An interesting perspective on the U.S. use of paramilitaries in
Haiti is offered by Jerry Mourra, a longtime aide to and gun smith
for Michel Francois (a September 30, 1994, D.I.A. report claimed
that Mourra had planned to transfer some arms to FRAPH). Mourra
was jailed for five months by the U.S. occupation force. His case
got considerable play as a purported example of a U.S. drive to
break the backs of those whom President Clinton called Haiti's
"armed thugs." But Mourra now explains that his arrest
was merely an interruption of a long relationship with "good
friends" from Washington. He tells of going fishing and hunting
in the 1980s with C.I.A. men from the embassy, and of being introduced
to Kambourian in mid-1994. Mourra says that in early 1995 he was
"very impressed," while still in U.S. detention, to
receive a visit "straight from Washington" from U.S.
Gen. John Sheehan (he says that Sheehan "was a nice guy"
but "I can't tell you what he told me"). Mourra's problem
with the U.S. authorities arose when he let his anger at Aristide's
return spill over into musings on "a dream" of shooting
down U.S. helicopters.

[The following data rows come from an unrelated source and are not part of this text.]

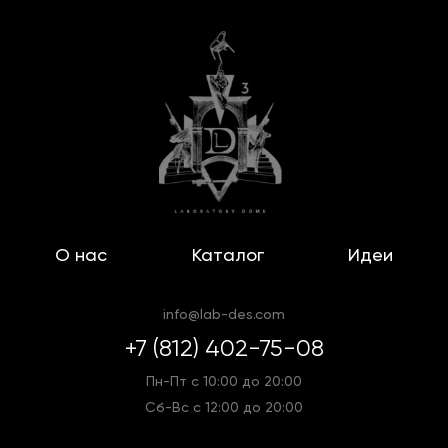
О нас
Каталог
Идеи
info@lab-des.com
+7 (812) 402-75-08
Пн-Пт с 10:00 до 20:00
Сб-Вс с 12:00 до 20:00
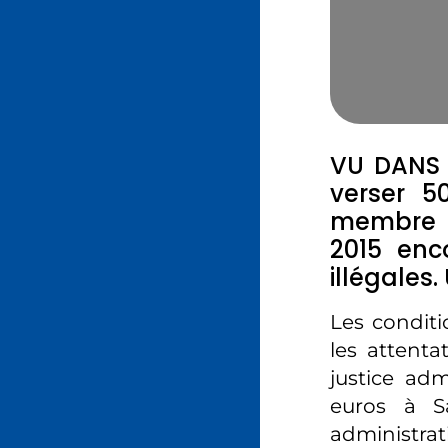
VU DANS 
verser 5
membre i
2015 enc
illégales
Les conditi
les attenta
justice adm
euros à Sa
administrat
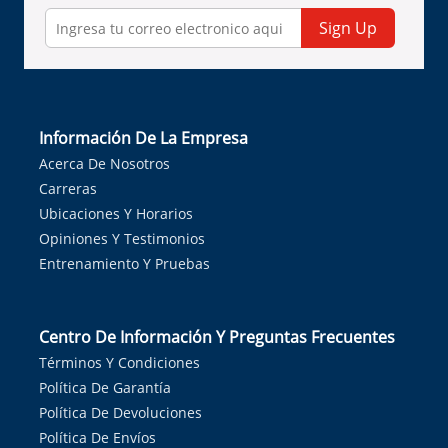
Sign Up
Información De La Empresa
Acerca De Nosotros
Carreras
Ubicaciones Y Horarios
Opiniones Y Testimonios
Entrenamiento Y Pruebas
Centro De Información Y Preguntas Frecuentes
Términos Y Condiciones
Política De Garantía
Política De Devoluciones
Política De Envíos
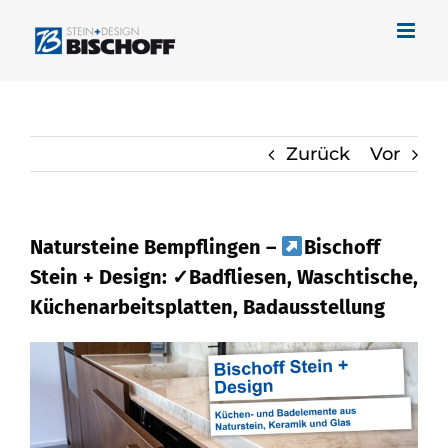
Zum
Inhalt
springen
Zurück
Vor
Natursteine Bempflingen –
Bischoff
Stein + Design: ✓Badfliesen, Waschtische,
Küchenarbeitsplatten, Badausstellung
Wählen Sie Naturstein für Bempflingen
bei
Bischoff Stein + Design als auch
✓Waschtische, Badfliese,
Küchenarbeitsplatte, Badausstellung.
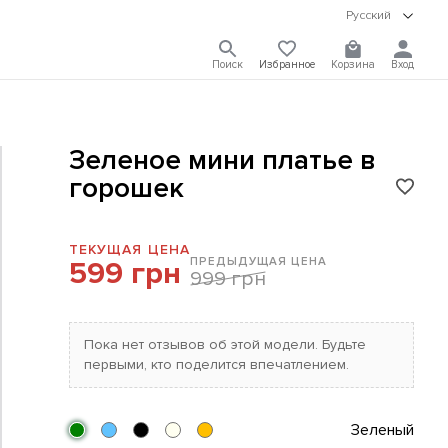
Русский
Поиск
Избранное
Корзина
Вход
Зеленое мини платье в
горошек
ТЕКУЩАЯ ЦЕНА
ПРЕДЫДУЩАЯ ЦЕНА
599 грн
999 грн
Пока нет отзывов об этой модели. Будьте
первыми, кто поделится впечатлением.
Зеленый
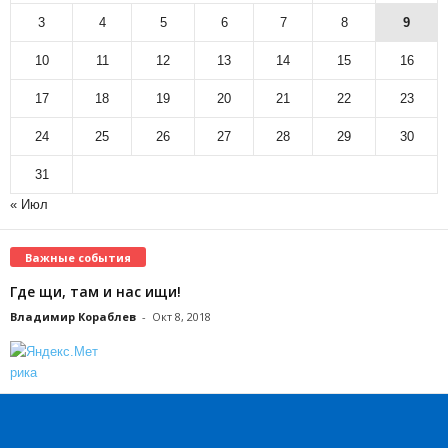
3
4
5
6
7
8
9
10
11
12
13
14
15
16
17
18
19
20
21
22
23
24
25
26
27
28
29
30
31
« Июл
Важные события
Где щи, там и нас ищи!
Владимир Кораблев
-
Окт 8, 2018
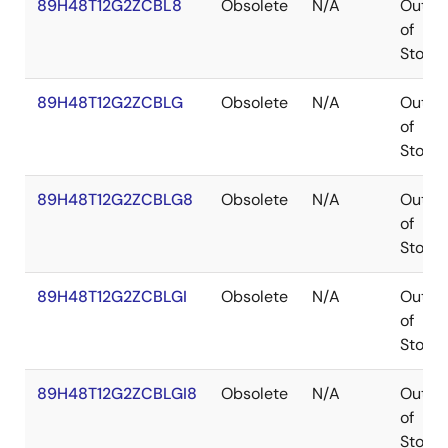
89H48T12G2ZCBL8
Obsolete
N/A
Out
of
Stock
89H48T12G2ZCBLG
Obsolete
N/A
Out
of
Stock
89H48T12G2ZCBLG8
Obsolete
N/A
Out
of
Stock
89H48T12G2ZCBLGI
Obsolete
N/A
Out
of
Stock
89H48T12G2ZCBLGI8
Obsolete
N/A
Out
of
Stock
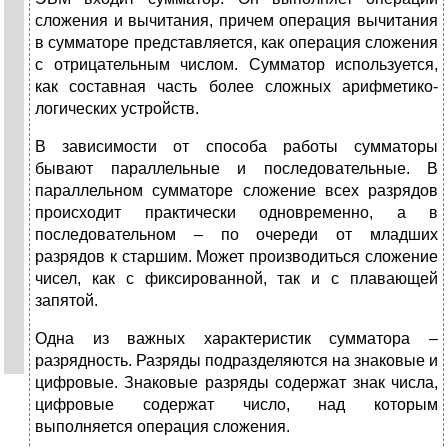
сложения и вычитания, причем операция вычитания
в сумматоре представляется, как операция сложения
с отрицательным числом. Сумматор используется,
как составная часть более сложных арифметико-
логических устройств.
В зависимости от способа работы сумматоры
бывают параллельные и последовательные. В
параллельном сумматоре сложение всех разрядов
происходит практически одновременно, а в
последовательном – по очереди от младших
разрядов к старшим. Может производиться сложение
чисел, как с фиксированной, так и с плавающей
запятой.
Одна из важных характеристик сумматора –
разрядность. Разряды подразделяются на знаковые и
цифровые. Знаковые разряды содержат знак числа,
цифровые содержат число, над которым
выполняется операция сложения.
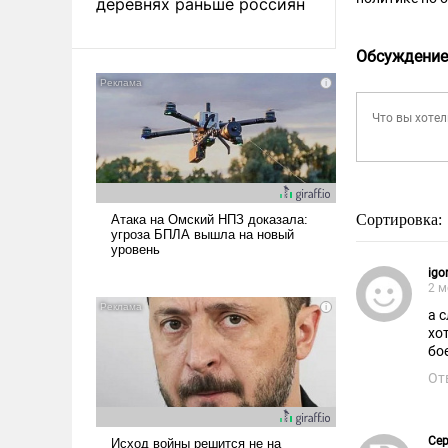
деревнях раньше россиян
Обсуждение
Сортировка:
igo
2 м
а 
хо
бо
От
Сер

But since the Sheehan visit and his subsequent
release, Mourra says he has resumed close links with U.S. military
intelligence. On December 13, he told me that his U.S. contacts
had been active up until "last week, the week before."
He said he dealt constantly with a ten-person team; he gave the
name of its chief and an internal number at Fort Bragg (an answering
machine gives a tone but has no message). Mourra now says Haiti
needs the U.S. forces to control the "low class." "They
have to stay. I think they will be here for thirty years."